**Work required:**
Write out the stretch of lines below that begins at the line with "Huffington Post via MSN.com" and ends at the line with "Récemment éconduit de", including both, exactly as given and nothing more.

**Dataset records:**
- - - - - - -

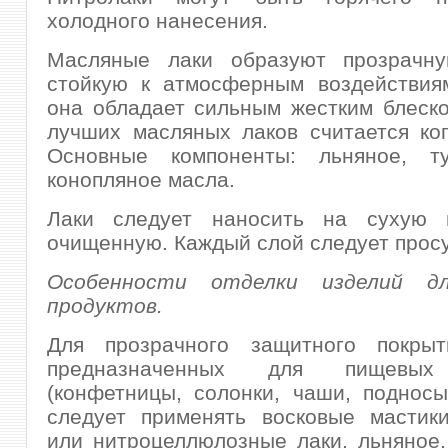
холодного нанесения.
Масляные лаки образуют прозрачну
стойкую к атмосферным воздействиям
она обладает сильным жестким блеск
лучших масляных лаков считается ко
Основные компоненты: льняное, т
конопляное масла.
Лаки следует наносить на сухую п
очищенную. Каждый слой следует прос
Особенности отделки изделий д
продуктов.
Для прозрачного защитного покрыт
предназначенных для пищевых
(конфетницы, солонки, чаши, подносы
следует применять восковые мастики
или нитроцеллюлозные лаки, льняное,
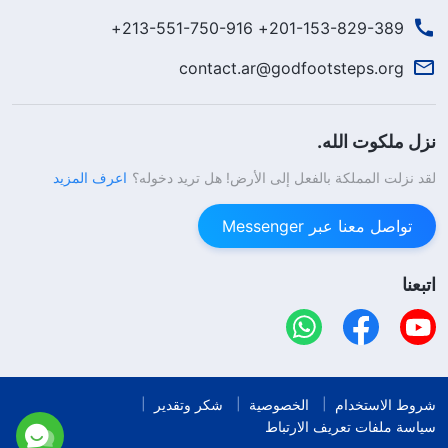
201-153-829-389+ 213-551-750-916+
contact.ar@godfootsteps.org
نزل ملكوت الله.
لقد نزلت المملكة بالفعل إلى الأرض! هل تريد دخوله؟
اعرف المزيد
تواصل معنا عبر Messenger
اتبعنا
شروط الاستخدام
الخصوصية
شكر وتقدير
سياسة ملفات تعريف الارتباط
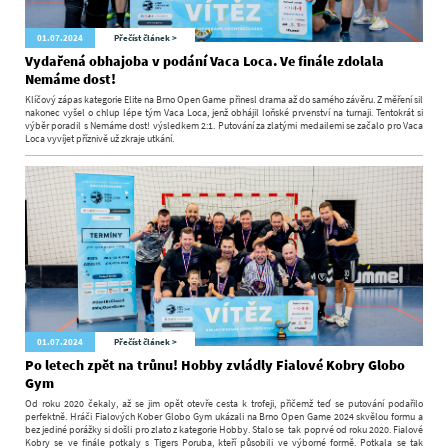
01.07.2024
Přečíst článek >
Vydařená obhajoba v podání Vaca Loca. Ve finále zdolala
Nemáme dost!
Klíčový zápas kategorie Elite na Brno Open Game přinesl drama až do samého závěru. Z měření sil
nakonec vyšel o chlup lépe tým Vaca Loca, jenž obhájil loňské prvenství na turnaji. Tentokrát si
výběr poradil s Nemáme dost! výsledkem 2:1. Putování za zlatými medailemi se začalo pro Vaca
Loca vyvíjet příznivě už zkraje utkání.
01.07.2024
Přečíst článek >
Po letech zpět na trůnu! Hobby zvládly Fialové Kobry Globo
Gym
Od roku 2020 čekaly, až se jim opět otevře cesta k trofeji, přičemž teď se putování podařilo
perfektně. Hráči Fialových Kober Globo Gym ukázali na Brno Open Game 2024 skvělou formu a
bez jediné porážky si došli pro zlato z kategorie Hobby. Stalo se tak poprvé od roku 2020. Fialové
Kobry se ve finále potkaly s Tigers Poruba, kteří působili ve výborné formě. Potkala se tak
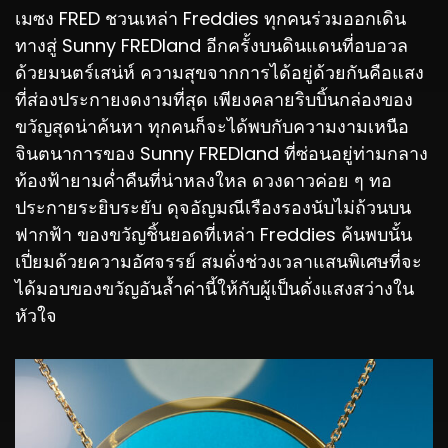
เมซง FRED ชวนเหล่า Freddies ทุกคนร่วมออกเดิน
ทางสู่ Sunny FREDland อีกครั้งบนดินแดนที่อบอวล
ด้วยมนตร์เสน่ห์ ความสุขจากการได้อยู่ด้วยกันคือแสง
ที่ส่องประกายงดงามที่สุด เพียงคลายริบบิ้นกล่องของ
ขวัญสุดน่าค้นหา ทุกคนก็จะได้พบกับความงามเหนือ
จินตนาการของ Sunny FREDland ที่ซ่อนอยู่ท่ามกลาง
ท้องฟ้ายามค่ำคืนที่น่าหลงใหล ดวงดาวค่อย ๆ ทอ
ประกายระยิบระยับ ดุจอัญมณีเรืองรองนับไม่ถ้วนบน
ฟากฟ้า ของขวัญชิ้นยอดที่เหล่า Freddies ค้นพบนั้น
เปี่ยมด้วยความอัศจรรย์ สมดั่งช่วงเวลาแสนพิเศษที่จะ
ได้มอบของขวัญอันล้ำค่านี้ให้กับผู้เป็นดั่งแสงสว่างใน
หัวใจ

- - - - - - -

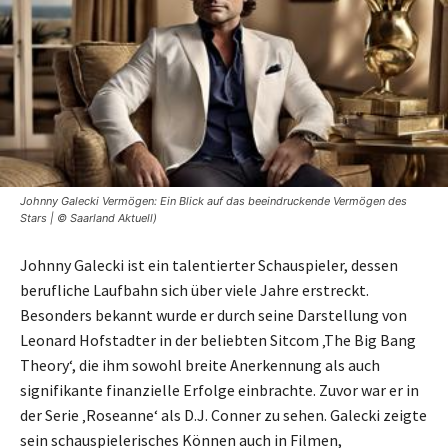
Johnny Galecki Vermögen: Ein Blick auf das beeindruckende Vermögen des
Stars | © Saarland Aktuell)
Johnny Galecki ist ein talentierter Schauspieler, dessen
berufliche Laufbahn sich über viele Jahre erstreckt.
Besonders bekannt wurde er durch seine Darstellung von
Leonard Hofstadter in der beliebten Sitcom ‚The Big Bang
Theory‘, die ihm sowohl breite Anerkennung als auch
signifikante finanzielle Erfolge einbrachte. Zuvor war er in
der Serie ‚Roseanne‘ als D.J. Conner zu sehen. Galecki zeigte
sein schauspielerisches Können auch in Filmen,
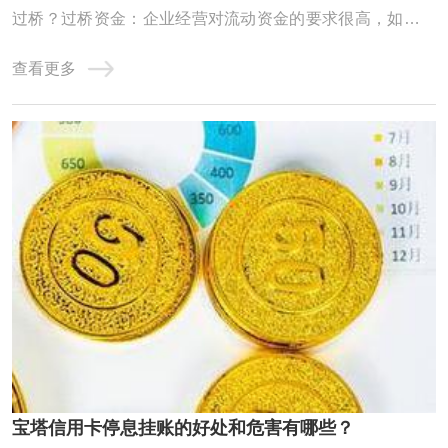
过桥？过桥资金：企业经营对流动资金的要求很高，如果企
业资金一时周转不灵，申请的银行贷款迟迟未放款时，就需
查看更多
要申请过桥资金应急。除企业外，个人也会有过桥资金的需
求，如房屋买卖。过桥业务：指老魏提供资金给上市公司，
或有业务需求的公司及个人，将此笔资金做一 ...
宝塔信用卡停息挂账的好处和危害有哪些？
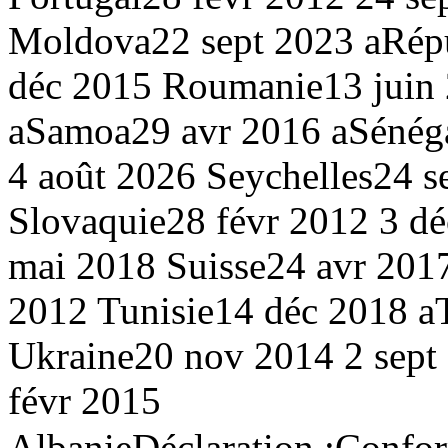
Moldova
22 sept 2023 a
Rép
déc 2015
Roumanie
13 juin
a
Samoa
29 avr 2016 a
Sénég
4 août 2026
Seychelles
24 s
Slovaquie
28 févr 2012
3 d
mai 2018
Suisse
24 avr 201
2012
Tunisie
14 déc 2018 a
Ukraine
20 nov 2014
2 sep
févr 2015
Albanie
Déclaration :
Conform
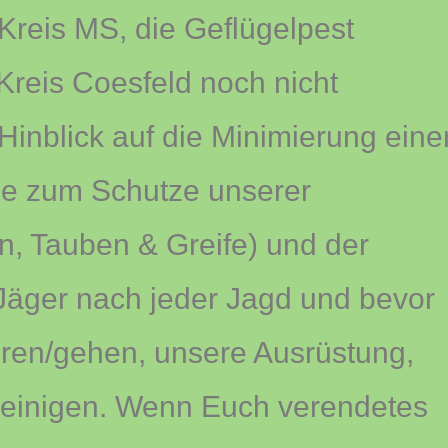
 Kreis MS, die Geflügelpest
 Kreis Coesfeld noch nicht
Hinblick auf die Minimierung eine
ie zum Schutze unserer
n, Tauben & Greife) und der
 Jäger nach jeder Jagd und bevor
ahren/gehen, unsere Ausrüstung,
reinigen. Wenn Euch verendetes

- - - - - - -

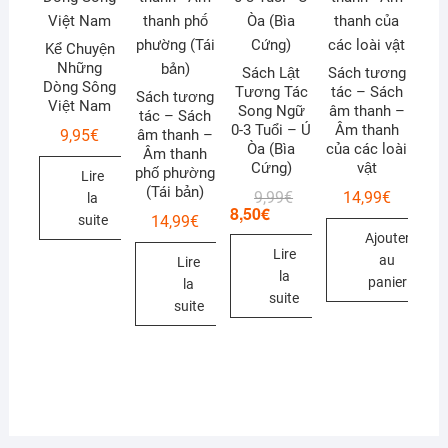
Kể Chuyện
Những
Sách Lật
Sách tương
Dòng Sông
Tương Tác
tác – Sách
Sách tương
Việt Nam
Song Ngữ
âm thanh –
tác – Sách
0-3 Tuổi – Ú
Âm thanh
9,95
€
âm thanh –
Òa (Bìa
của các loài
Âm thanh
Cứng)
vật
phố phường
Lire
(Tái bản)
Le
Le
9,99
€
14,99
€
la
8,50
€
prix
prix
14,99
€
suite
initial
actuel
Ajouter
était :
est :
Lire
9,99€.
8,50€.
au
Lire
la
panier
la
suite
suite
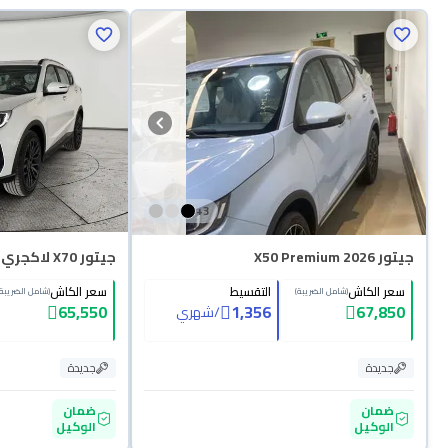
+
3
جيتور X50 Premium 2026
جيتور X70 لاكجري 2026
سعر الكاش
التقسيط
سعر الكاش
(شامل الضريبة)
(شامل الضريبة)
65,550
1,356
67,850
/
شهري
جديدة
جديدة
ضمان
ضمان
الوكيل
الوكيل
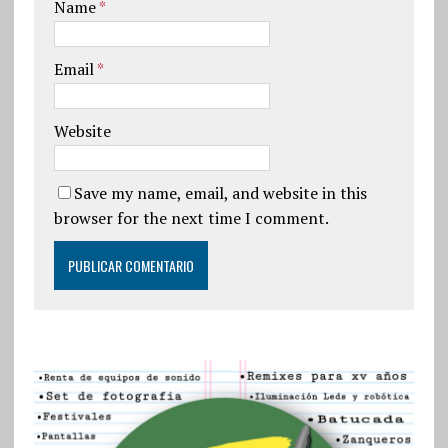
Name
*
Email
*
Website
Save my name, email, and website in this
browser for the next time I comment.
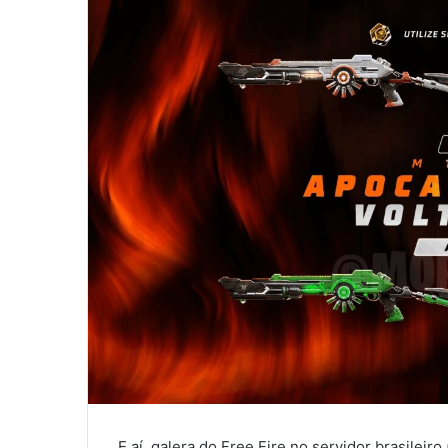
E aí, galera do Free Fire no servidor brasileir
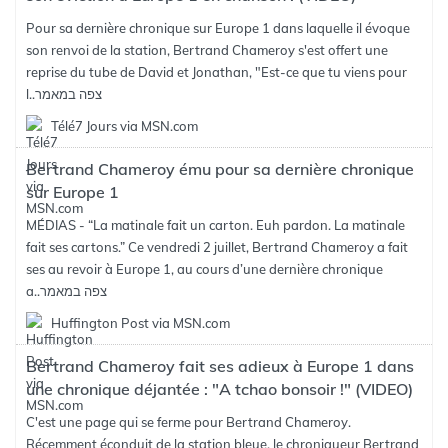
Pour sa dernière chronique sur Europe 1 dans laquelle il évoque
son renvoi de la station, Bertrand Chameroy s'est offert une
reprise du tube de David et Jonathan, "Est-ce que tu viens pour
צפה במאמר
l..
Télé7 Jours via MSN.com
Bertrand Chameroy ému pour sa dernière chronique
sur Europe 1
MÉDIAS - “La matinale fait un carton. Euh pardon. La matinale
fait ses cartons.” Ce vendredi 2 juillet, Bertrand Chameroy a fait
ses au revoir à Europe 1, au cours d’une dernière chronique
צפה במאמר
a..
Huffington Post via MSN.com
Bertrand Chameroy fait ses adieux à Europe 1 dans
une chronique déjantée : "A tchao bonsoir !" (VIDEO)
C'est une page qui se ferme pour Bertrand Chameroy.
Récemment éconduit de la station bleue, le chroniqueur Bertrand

- - - - - - -

**Problem solution:**
Huffington Post via MSN.com
Bertrand Chameroy fait ses adieux à Europe 1 dans
une chronique déjantée : "A tchao bonsoir !" (VIDEO)
C'est une page qui se ferme pour Bertrand Chameroy.
Récemment éconduit de la station bleue, le chroniqueur Bertrand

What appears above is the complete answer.